Co-Ownership of Housing
A limited equity co-op is essentially a group of units owned by a corporation which, in turn, is owned by all the residents who live on the property. For instance, one common way co-ops come about is tenants in an apartment building will form a corporation to purchase the building from the landlord. The tenants then purchase stock shares in that company, which entitles them to lease one unit for as long as they own those shares.
A primary benefit of a limited equity co-op is you don't need to get a mortgage to purchase a home in one. The cost of buying shares is purposefully kept low to ensure the units remain affordable to potential buyers. Additionally, once you make the initial purchase, you aren't required to make mortgage payments or pay rent, though there is typically a maintenance fee all residents must pay to help maintain the public areas.
You can remain in the co-op for as long as you own shares in the corporation and adhere to the terms of your lease. Although the most common type of co-op housing are apartments, you can find this type of setup with townhomes and single-family properties.
Limited equity co-ops typically have eligibility requirements buyers must meet before they can purchase shares. For instance, you can't make over $60,839 ($69,530 for a two-person household) to buy a place in one D.C. co-op. You may also be required to pay for your shares with cash rather than finance them with a mortgage loan.

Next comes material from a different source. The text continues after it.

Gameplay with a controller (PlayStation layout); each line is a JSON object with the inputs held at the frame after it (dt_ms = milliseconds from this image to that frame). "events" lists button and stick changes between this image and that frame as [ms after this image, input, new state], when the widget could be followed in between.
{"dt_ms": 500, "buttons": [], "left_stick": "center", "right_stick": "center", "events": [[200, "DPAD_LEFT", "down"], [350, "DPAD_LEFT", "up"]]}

Since these types of co-ops are geared towards low-income people, the amount you have to pay will likely be something you can save up for with a little time and planning.
Other Issues to Consider
While investing in this type of housing is a great way to become a homeowner without having to put up a lot of cash, there are few issues you need to take into consideration before you start shopping around for a limited equity co-op in your preferred location.
First, it's important to note that you don't actually own the unit you live in. Co-ops are not like condos where you own the individual space. Instead, you only own the shares in the corporation that owns the home. This means you typically won't be eligible for any of the tax write offs available to homeowners, though you may receive other tax benefits for owning shares in a corporation.
Second, the value of the shares is purposefully kept low to ensure the co-op remains affordable to buyers. This means that when you're ready to move out and sell your stake in the facility, you probably won't earn as much as you would if you were selling a home at market price, even if you had lived in the place for ten years.
Lastly, while the home may be cheap, it may be located in a less-than-desirable neighborhood. Therefore, you need to carefully consider the pros and cons of the area before signing the sales contract.